One step forward, two steps back.
Aducanumab’s saga is not a sign that the research into Alzheimer or the development of treatments for it are set to slow down. But it does shine a light on something that the field has perhaps been heading toward all of these years. Regardless of its efficacy, it appears that amyloid-ß is just one piece of the puzzle. Alzheimer is a complex, multifaceted disease. It appears that successful treatment for it may need to be the same. I will leave you all today with a snippet of the cover story from the June 2022 issue of NeurologyLive®, in which Dr. David S. Knopman offers a far more in-depth chronicle of aducanumab’s story. From Dr. Knopman:
“The decision by Biogen to suspend commercialization of aducanumab would appear to seal the agent’s fate. If none of the other anti-Aß monoclonal antibodies show benefit, that will raise serious questions about the conceptual model on which therapy with anti-Aß monoclonal antibodies is based and seriously threaten the future of this class of treatments. On the other hand, if at least 1 of the other drugs shows a benefit on clinical grounds, the debate will shift to the magnitude of the clinical benefit in relation to risks.

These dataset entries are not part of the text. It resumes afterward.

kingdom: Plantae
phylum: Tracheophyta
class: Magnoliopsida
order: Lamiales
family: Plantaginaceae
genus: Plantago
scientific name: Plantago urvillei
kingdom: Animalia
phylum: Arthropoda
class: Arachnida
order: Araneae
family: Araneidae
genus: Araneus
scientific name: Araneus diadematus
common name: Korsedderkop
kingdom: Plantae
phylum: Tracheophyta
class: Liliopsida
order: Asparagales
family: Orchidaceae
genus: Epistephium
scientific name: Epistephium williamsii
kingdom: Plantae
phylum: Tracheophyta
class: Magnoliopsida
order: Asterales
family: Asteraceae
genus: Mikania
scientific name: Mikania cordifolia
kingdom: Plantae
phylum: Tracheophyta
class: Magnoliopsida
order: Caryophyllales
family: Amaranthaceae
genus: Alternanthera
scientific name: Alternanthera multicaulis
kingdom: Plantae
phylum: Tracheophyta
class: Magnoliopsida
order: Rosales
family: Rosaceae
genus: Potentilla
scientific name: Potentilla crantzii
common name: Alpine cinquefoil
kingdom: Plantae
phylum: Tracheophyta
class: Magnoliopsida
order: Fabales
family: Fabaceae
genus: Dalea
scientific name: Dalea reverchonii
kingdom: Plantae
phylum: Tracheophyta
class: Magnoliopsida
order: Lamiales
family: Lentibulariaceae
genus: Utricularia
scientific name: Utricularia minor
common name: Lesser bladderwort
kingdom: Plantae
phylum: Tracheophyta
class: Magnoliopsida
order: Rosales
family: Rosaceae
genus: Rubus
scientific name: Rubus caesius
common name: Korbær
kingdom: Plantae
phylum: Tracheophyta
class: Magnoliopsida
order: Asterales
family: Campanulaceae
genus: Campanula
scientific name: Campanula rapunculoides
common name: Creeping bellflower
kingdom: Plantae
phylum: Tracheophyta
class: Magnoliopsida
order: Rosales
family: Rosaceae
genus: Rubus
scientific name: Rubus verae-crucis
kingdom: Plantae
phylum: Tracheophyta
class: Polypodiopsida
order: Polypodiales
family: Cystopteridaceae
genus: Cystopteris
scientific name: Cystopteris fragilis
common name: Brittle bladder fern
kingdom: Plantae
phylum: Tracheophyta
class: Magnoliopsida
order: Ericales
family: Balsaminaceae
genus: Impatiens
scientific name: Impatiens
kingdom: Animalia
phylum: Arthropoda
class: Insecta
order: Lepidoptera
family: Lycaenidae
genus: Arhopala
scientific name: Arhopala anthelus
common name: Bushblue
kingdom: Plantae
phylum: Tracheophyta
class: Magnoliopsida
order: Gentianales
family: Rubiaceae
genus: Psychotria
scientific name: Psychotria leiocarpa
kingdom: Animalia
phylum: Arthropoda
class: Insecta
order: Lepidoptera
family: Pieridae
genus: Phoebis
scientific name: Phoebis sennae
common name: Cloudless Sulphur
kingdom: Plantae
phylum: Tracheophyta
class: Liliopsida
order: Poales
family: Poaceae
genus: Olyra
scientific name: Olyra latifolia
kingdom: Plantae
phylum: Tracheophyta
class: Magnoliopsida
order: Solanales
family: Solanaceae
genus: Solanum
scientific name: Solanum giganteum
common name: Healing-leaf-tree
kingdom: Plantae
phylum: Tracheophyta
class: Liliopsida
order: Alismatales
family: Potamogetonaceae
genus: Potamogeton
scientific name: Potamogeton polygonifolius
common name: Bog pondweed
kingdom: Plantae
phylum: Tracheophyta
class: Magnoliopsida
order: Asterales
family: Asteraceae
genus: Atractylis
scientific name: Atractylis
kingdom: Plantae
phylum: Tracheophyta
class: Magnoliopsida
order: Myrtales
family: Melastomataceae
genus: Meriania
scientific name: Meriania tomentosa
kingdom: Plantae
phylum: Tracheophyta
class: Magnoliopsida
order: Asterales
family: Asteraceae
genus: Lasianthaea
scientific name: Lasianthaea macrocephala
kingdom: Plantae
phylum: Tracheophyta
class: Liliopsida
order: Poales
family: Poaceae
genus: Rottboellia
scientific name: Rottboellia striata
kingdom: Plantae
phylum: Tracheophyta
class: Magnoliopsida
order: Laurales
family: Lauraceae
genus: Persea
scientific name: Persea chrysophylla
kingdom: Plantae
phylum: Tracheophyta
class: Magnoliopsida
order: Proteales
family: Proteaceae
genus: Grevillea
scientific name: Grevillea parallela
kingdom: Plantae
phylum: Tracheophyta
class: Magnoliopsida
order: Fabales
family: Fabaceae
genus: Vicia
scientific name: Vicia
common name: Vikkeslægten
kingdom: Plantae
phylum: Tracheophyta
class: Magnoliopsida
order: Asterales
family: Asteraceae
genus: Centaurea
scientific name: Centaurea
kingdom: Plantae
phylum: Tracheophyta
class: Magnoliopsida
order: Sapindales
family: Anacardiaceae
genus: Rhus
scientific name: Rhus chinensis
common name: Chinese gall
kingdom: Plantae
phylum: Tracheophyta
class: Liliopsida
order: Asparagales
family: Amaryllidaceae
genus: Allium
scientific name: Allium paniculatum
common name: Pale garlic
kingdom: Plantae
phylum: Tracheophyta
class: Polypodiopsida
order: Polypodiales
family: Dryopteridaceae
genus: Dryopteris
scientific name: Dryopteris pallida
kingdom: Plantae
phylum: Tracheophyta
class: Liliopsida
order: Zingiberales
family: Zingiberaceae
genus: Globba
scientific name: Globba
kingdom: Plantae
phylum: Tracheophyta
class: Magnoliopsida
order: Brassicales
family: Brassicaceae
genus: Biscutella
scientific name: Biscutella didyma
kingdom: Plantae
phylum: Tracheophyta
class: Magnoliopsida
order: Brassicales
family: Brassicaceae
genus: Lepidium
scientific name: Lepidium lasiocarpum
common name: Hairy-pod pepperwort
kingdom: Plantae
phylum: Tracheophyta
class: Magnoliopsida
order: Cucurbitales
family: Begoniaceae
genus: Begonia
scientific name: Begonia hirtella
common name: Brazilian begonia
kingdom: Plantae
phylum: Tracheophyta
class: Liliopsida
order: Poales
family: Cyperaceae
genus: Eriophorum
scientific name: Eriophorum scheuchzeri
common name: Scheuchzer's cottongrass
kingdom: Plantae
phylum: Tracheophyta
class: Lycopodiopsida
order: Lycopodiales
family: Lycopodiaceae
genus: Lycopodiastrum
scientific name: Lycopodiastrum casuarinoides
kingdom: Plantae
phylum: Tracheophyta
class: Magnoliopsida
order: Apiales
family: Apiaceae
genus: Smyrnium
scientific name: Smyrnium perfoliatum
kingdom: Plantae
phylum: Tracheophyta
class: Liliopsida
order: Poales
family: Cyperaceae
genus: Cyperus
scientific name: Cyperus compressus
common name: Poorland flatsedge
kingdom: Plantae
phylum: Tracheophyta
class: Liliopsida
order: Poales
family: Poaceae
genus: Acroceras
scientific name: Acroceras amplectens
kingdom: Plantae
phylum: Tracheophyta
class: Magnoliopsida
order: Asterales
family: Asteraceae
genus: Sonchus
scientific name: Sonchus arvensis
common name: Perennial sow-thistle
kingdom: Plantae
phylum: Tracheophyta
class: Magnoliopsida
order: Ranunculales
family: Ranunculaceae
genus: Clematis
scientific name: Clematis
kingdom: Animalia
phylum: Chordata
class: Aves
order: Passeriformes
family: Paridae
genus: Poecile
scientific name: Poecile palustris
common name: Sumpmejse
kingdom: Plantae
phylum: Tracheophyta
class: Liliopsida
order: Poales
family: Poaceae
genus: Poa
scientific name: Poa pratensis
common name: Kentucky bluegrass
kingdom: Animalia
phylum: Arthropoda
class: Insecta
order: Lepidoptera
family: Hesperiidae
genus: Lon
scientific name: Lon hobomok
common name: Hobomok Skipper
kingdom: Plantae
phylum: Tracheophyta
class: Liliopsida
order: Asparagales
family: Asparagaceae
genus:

A genuine clinical benefit, however modest, would be a powerful selling point for a successful anti-Aß monoclonal antibody. This writer hopes that these future discussions will be conducted in a thoughtful and collegial manner. A full appraisal of the evidence must be the starting point, but weighing the benefits vs the risks is a matter of judgment that should be dictated by the needs of our patients.
The sudden realization there may be a therapy that could be prescribed to a large number of patients with mild cognitive impairment and AD in the US revealed a striking lack of preparedness and highly unequal access in our health care system. There are not enough dementia care specialists with the expertise to make an accurate diagnosis and manage aducanumab therapy. There are also unmet needs for infrastructure that will limit access in underserved rural areas and in diverse urban communities, including prompt access to 3 T MRI scanners, infusion centers, and neurological intensive care units in the rare instances when ARIA becomes symptomatic in a serious way. Addressing these challenges will be a necessary step forward for the care of this patient population, regardless of what the future holds for the anti-Aß class of medicines.”